- [PASSAGE FOR REVIEW]:

BEGIN

WordPress Serve images in next-gen formats
WordPress serve images in next-gen formats. This post explains what this issue is, why it’s a problem, and what you need to do to address it. Compared to a lot of actions you’ll have to take when optimising your WordPress, this is one of the easier to address.
What you’ll see as the problem.
What this means is that your sites images are in a format that’s not as good as they could be.
Whilst jpeg files were, for a while, considered the standard format for web images, this has now been improved upon, and there are better, smaller image formats that still have a decent level of quality.
Why is this a problem.
Does this really matter?
As google take performance in to account when determining your sites rank, it does matter if your concerned where your site ranks in google’s search results.
It’s not a huge problem, but your site isn’t as good as it could be, specifically when it comes to loading images.
How to fix Serve images in next-gen formats.
There’s a hard way to fix this, and an easy way to fix this.
The simplest thing to do is to avoid this issue, by using webp or AVIF images on your site from the offset. That’s all well and good, but what if your site was made a while ago using jpeg images? That’s effectively a “water under the bridge” situation but there are steps you can take to address this, even if your site was made some time ago.
The hard way would be to download all your site’s image files, then convert them from jpeg to webp or AVIF format, then work though all the pages on your site replacing all the old jpeg images with the new webp or AVIF format images.
But who in their right mind would want to do that?
Luckily, there’s a plugin that will magically sort this out for you. I’ve used the webp converter for media plugin to do this.
You’d do the usual to install this plugin:
Plugins > Add new > Search for:
webp converter for media
Then hover over “settings” and then click “Converter for media”:
Initially, just under the “Conversion of new images” text, click on “Save changes” so that all new images you upload will be converted to webp format automatically:
After saving this change, still on the same page, scroll down and then click on “Start bulk optimisation”:
And then you just wait for it to complete.
What this plugin does is creates webp images out of all your current images, puts them in a folder:
Then creates an .htaccess file in:
And in this file it adds a rewrite rule, so that when your site code generates page output, any .jpg images requested, get the request rewritten to the directory where it’s put the webp images, rewriting the end of the file request from jpg to webp when doing so.

END

- [DATA EXTRACTS]:
BEGIN

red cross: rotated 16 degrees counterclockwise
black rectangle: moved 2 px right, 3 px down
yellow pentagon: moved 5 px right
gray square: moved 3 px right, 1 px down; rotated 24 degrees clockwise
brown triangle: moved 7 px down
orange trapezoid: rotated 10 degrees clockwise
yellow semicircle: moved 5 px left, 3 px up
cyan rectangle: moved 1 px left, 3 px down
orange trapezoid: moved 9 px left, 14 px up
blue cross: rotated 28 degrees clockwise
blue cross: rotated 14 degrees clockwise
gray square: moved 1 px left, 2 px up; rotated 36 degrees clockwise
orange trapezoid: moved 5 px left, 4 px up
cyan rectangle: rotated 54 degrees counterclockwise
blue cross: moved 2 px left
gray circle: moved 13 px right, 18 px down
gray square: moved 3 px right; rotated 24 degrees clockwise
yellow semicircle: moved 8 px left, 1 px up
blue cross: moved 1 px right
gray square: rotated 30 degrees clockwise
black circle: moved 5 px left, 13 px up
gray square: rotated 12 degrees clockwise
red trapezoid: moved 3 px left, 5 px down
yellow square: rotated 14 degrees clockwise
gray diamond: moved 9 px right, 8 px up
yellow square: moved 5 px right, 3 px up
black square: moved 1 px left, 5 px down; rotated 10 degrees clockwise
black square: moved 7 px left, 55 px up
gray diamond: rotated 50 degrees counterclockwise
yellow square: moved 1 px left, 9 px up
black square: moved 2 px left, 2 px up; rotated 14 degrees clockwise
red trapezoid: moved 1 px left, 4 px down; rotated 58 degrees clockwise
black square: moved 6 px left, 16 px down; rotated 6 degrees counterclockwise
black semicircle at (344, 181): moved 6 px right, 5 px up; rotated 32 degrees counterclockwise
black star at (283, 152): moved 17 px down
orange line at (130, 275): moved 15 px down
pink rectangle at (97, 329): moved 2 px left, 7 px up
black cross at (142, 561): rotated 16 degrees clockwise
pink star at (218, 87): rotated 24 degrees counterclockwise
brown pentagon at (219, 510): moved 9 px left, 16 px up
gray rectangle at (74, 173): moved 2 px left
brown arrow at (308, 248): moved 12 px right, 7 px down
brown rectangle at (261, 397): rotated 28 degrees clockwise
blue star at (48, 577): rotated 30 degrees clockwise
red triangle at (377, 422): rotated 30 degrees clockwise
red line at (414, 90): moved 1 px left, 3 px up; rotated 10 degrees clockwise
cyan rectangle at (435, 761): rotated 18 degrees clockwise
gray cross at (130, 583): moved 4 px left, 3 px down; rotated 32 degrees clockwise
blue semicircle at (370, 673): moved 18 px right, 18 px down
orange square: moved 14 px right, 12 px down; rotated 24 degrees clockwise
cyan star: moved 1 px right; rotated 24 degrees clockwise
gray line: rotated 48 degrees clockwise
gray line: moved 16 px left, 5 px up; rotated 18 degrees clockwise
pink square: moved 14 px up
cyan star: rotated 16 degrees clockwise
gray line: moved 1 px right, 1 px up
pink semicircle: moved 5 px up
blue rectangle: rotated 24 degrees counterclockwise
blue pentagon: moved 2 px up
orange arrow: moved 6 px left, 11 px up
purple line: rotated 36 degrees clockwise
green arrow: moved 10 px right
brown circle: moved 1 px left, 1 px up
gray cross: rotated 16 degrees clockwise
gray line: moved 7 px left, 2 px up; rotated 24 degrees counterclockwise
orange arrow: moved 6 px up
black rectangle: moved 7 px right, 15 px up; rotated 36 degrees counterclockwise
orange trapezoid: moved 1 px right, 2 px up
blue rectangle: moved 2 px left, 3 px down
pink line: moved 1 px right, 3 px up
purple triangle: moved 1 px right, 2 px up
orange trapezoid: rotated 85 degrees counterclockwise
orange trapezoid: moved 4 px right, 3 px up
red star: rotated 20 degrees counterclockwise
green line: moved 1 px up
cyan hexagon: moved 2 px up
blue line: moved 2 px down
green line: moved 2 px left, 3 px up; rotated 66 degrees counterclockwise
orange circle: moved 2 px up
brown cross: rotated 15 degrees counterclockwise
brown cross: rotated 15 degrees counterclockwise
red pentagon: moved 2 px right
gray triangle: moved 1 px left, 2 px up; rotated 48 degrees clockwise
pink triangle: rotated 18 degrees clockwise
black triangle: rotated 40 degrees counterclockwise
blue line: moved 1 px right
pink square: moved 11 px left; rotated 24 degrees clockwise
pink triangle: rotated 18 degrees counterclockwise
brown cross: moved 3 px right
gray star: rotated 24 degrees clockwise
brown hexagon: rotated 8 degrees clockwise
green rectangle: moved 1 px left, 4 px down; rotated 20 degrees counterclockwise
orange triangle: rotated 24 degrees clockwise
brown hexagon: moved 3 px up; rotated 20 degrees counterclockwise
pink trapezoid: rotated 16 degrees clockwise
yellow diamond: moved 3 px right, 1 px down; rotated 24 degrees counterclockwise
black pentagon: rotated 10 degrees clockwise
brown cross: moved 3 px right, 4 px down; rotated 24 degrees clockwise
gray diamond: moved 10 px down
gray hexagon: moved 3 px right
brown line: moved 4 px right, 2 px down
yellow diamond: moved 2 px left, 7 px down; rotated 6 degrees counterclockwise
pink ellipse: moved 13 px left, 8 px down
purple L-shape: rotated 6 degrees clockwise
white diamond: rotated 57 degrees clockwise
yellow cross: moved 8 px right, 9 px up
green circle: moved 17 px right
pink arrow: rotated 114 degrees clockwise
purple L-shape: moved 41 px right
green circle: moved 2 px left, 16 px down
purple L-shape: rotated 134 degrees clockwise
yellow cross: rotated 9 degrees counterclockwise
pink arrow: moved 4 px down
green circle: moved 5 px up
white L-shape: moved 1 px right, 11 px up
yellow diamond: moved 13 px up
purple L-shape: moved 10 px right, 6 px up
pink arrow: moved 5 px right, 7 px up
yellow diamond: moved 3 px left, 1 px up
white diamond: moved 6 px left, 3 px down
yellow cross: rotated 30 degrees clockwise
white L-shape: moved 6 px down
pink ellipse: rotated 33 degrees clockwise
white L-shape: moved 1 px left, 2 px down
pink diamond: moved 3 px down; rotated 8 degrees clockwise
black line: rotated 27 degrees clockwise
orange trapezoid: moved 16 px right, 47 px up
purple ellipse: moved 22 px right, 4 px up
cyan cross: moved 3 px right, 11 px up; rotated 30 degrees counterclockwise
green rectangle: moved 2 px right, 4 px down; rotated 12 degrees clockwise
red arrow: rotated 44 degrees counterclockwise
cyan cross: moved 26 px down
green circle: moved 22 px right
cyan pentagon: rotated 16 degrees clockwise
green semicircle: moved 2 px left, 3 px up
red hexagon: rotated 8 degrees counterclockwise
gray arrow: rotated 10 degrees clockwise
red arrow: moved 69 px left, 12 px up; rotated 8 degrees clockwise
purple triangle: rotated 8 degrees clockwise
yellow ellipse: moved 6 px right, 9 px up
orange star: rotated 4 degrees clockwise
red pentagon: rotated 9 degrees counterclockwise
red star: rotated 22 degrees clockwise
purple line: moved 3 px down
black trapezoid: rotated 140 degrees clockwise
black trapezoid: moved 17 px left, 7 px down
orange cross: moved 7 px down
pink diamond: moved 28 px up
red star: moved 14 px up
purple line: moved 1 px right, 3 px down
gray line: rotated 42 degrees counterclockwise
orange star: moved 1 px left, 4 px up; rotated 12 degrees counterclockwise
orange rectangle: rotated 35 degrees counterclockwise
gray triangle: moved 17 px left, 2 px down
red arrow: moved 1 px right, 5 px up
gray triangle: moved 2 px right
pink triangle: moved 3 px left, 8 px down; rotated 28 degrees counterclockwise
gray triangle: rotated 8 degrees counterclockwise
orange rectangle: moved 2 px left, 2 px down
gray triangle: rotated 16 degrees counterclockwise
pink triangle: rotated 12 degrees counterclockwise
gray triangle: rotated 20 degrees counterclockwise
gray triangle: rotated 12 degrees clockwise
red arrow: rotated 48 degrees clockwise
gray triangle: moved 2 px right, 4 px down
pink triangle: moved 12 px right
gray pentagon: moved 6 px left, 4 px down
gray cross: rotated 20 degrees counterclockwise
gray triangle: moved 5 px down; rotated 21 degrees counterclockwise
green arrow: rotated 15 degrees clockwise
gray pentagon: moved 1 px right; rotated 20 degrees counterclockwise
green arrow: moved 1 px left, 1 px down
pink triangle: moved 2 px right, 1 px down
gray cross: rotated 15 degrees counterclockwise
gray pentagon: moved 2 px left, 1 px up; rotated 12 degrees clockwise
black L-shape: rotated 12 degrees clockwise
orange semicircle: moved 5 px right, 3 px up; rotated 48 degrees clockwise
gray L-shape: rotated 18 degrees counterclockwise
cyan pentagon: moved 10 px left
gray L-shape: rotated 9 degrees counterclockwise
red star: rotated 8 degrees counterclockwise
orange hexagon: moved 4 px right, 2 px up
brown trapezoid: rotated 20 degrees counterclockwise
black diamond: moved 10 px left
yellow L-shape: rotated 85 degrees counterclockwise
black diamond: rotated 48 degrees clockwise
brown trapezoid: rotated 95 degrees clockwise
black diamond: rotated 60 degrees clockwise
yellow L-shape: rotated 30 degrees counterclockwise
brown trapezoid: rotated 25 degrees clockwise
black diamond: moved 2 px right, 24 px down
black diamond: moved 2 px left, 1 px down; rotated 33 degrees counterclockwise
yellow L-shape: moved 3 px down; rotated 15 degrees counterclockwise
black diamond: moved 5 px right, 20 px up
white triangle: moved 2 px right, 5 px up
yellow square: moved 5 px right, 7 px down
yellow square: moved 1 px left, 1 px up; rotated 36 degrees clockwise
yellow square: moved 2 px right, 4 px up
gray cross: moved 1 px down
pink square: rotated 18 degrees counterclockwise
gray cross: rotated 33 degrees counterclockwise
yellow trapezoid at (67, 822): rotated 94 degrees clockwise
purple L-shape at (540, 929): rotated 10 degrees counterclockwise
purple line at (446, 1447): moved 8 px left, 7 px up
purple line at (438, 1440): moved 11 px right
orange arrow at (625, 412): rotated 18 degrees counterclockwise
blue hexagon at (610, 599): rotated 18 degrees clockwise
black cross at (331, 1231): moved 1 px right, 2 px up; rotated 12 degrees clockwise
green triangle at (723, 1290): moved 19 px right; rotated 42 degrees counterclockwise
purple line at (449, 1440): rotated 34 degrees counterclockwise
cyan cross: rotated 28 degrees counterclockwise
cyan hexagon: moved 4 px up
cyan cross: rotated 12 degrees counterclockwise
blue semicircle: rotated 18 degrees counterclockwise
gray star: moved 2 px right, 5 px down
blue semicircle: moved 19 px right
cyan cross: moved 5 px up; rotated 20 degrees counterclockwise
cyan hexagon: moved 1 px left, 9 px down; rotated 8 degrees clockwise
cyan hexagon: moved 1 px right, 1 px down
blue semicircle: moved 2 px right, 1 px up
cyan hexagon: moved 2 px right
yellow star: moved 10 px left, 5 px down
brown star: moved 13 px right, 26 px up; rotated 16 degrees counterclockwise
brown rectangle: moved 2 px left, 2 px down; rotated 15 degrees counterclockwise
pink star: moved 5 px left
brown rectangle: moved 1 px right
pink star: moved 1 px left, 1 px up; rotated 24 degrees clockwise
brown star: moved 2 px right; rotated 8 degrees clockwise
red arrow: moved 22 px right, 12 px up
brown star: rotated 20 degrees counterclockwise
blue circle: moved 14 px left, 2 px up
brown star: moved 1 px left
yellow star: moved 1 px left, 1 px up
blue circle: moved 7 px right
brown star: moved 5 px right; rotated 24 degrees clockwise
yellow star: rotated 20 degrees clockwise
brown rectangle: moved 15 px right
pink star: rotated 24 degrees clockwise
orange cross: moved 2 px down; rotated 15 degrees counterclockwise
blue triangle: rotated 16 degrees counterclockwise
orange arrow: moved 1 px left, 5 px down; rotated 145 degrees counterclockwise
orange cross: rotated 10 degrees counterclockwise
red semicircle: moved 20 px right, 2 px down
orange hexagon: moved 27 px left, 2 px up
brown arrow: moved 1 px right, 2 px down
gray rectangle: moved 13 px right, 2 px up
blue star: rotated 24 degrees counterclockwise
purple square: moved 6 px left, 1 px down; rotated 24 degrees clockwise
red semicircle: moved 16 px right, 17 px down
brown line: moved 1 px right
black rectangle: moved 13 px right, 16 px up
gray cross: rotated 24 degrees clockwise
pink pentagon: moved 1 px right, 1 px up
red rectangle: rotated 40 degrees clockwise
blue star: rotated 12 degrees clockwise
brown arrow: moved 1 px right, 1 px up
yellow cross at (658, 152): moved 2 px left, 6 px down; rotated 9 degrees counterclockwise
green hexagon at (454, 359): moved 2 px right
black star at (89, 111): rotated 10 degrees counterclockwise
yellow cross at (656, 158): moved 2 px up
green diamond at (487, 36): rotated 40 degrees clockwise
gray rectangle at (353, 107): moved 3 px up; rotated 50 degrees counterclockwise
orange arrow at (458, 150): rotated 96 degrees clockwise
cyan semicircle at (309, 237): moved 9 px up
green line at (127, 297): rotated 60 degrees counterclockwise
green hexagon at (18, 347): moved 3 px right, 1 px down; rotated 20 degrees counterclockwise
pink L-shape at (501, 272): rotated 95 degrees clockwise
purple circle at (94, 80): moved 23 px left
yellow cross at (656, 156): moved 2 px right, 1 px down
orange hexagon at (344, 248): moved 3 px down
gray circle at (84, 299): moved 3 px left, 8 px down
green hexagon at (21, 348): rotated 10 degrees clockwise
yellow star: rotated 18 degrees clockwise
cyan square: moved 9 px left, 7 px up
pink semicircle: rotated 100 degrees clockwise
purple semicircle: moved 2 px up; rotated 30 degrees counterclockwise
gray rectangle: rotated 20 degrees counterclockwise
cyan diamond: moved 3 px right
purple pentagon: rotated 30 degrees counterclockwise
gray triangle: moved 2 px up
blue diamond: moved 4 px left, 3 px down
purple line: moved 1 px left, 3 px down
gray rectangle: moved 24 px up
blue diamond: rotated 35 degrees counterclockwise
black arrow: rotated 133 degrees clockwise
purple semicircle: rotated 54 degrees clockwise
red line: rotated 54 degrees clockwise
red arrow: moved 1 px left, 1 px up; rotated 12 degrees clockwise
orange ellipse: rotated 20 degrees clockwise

END

Continue the post on serving WordPress images in next-gen formats, starting after its last sentence.

So it’s basically a fire and forget, all done for you type solution.
There are other plugins that do a similar thing to converter for media, but some of these do have some implications associated with them.
Smush does a similar thing to Converter for Media, but it does it on the fly, automatically when you upload your images. This can have a performance hit (high resource usage) for your site. Although there’s a performance hit with Converter for Media the difference is that with Smush there’s a performance on each image upload, where as Converter for Media’s performance hit takes place when you carry out the bathc conversion of images (i.e. in one go when you click the “start bulk conversion” button).
Shortpixel can be set up to serve images in next-gen format using a CDN. Operating in this manner has an additional DNS overhead as your images are then loaded from an external source. Shortpixel also appears to recrawl sites looking for new images to serve, but it can do this at an aggressive rate, which can cause performance issues with your site (as it’s busy serving requests from Shortpixel).
You can avoid all of this by making webp images BEFORE uploading. If you do this from the offset, you don’t need to use any plugins, as you’re already serving images in next-gen formats.
If you’ve made a lot of content, then think “perhaps I should have used next-gen images in the first place, but I didn’t” then the Converter for Media allows you to batch convert what you’ve done so far, then you can upload webp images thereafter.
- It’s best to upload webp images from the offset, then you don’t even have this issue to address.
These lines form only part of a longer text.